Blinded Of The Missed Truths
Sorry, I didn’t know
I can’t remember of the time we first had memories together. The smiles from your cheeks that makes you look so radiant to see. It was one of the characteristics you had that makes me comfortable in approaching you. The laughter you have shared with me when we were throwing jest on each other. It made me feel like I have found a new loved one and added it on my list. The untold stories you have shared with me before that no one knows, when it was only the two of us against all odds together with some of our colleagues. You told me your sadness with such a gloomy face and restless eyes. It made me feel I am worthy of your trust and by you doing that, it made me give you my trust as well. Those were the moments we first assume we already have a relationship called friendship.
Time flies so fast as they always say. You had your own path and so did I. Things have suddenly changed. What happened to the words, “Hey! let us keep in touch, no matter what.”? They didn’t work out in the way we expected to. You have come a long way. You have struggled so many things in my absence that I wished I was there. I have seen your posts on different social media accounts you have and you look so happy, not knowing there is more than that. Real things that were happening in your life behind that grind on your pictures and lively video posts were kept unknown from me and most viewers.
I felt sorry for myself not knowing what you were going through for I have not exerted efforts to know how were you doing. Sorry I didn’t know you failed to pass the exam you asked me to pray for you for I didn’t do any follow up right after you asked me to pray for you or after you took the said exam. I didn’t know how you felt right after knowing the news.
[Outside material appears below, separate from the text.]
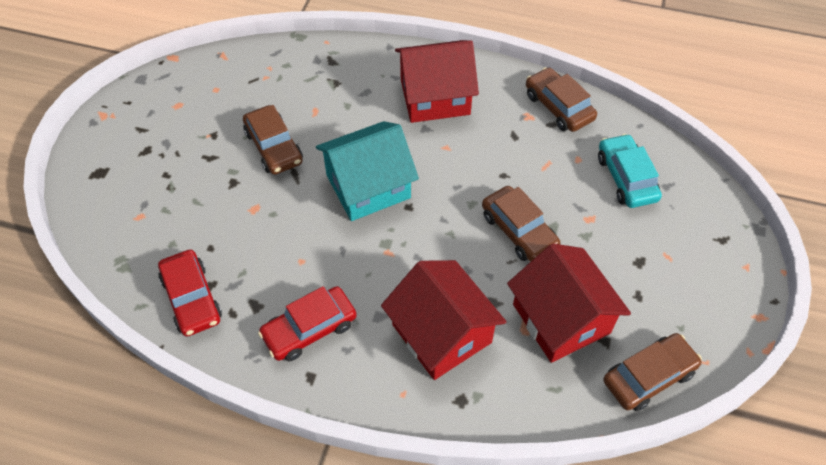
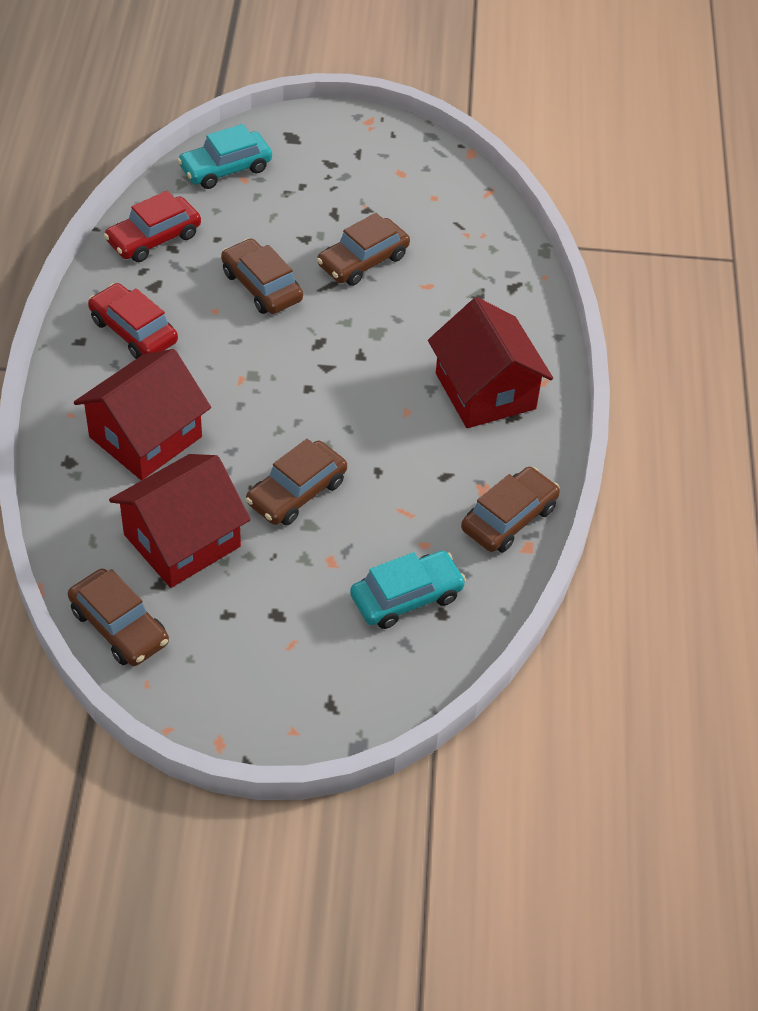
camera: 75 degrees right, 5 degrees down
turquoise house [316,121,419,221] -> none
none -> turquoise car [178,124,272,189]
none -> brown car [221,238,303,314]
I should have known and told you that there could be a reason behind and a purpose on it.
Sorry I didn’t know you got pregnant unexpectedly and not knowing what to do with your life. You used to tell me everything, but since we have loss our communication, you and I have lost the friendship we have built as well. However, I adore you for raising such a wonderful kid on your own and still letting me be a part of your baby’s God-parent.
Sorry I didn’t know you have loss one of your family member. I didn’t know who goes with you in the hospital to take care your loved one and I didn’t know who you contact to when you want someone to talk to. When you loss one of your family member, I didn’t know how to make sure that despite of the distance we have I can still make you feel my presence. Prayers, contribution and a simple message that I am here for you is what I can only offer from a far. Tight hugs is what I actually want to bestow upon you, but I couldn’t. I present you my apology.
Sorry for I didn’t know you broke up with your partner that you used to tell me hoping that he/she is the one. I’d like to say words of encouragement while you were howling and resting at my shoulder while your tears were falling on my shirt, but I couldn’t. I hope I knew you were struggling on that relationship you had, I must have said some piece of advise or just simply makes you feel your worth as a woman/man.
Sorry, I didn’t know you were suffering from such a disease. I didn’t know your diagnosis for I did not bother to comprehend. For all I thought you were just taking a break from school/work, I did not know there is more to that. I wonder how you were coping up with such disease. I’d like to encourage you and lift you up, but I could not for I did not know how to start.
Sorry I didn’t know you were going through a depression. I thought the posts I used to “like” on your timeline on Facebook, Instagram, Twitter, etc., were just nothing serious. I did not say a word of empowerment despite of how discouraging the statements you were posting. I did not know you just wanted someone to make you feel your worth again as a human being and I have no idea you were drowning from sadness. If I just knew I must have swam and rescued you from depth of loneliness. You must have been still alive today.
You have been through a lot and I just can’t help but feel bad for not knowing any of those. Because of the changes that strikes so fast that I cannot accompanied it flows. I have not tried reaching out to you and not trying to ask how have you been. Knowing your pain makes me feel so guilty for not doing anything. Sometimes I ask myself, “why can’t I send you a message?”, “why can’t I ask you?”, “what is stopping me from making you feel I still care for you?”, those questions only have one answer and it is the pride that poisons each friendship I do have. I’d like to throw up this pride, so that I can solely love and value people. Sorry for letting my pride ends the friendship we used to have. I just hope I knew everything you were going through for me to do what a friend should do... before everything else is too late. Sorry, I just didn’t know.